Their webpage entitled “Quality, Diversity, Inclusion” features a group photograph of all white men in hard hats and hi-vis vests, cheering at the camera, as if a goal has been scored:
This idea of inclusion brings together the white nationalism of the football crowd with the Brexit-y uniform of the Yellow Vest. That’s right, the anti-Europeans have appropriated a European symbol of anti-austerity to indicate their support for the UK’s Brexit party of austerity.
Kier do quietly admit:
“We know things aren’t perfect yet – for example, we would like to see a greater number of women and people from ethnically diverse backgrounds fully represented in our organisation.”
One would be a start.
Etihad Man takes his whites-only football culture from work to football and back again.

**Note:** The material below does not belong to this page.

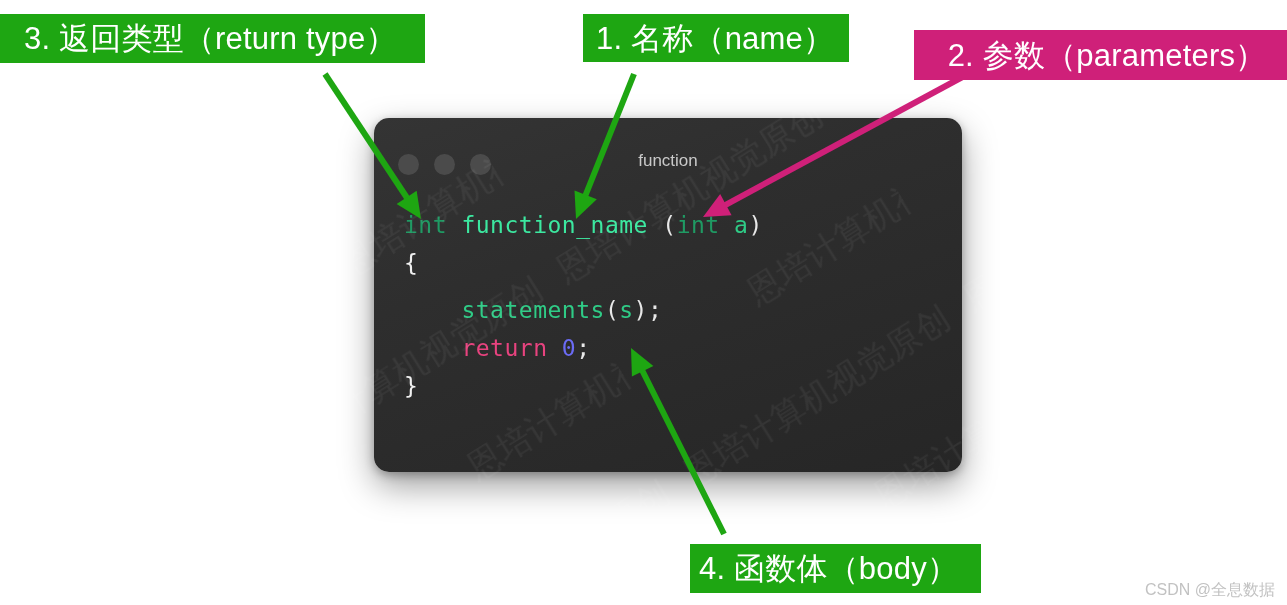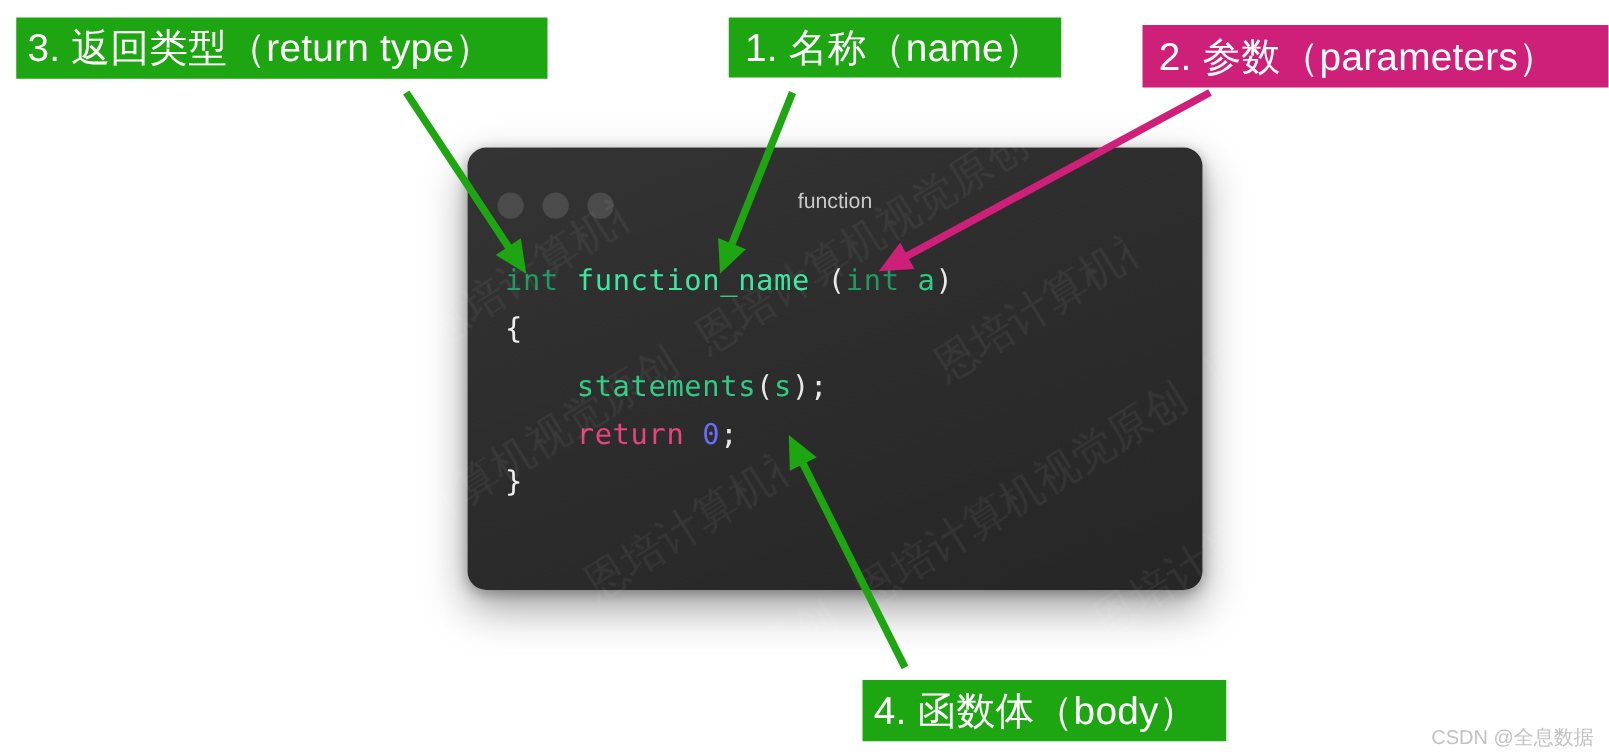"3. 返回类型（return type）" #label-return-type { margin-left: 13px -> none; padding-left: 9px -> 24px }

It doesn’t trouble him that his stadium is named after the airline of the United Arab Emirates, whose money has turned Manchester City from an also-ran into one of the top clubs in Europe. I wouldn’t turn up at the Etihad in a keffiyeh though, let alone a hijab.
The response from organized football has been to call for Burke to be banned and for ‘education.’ But Kick It Out, the official anti-racism group, make the limitations of this approach visible on their home page.
While there are three visibly Black British men in this banner, they are all cropped by the frame. Only the young Black woman at bottom left can be fully seen. Meanwhile five white people, including England captain Harry Kane, can be fully seen with two more cropped. It’s a step up from the Kier Group but not very far.
For Etihad Man loves Harry Kane, the white English center forward, wearing the Cross of St George beloved of white nationalists. Etihad Man might be part of England Away, the notorious England traveling fans who routinely vandalize European cities while drunk on cheap beer. He was definitely part of the Army in Northern Ireland, where he served with the Cheshire Regiment.
Etihad Man is already old news. Today’s headline in the Manchester Evening News is a ‘black alert’–it means that a local hospital can no longer guarantee patient safety because it’s so overcrowded. Did no one think for a minute about that name? More work for Kier Group, perhaps–they are in the top three health construction firms. All the people depicted on their Health webpage are visibly white.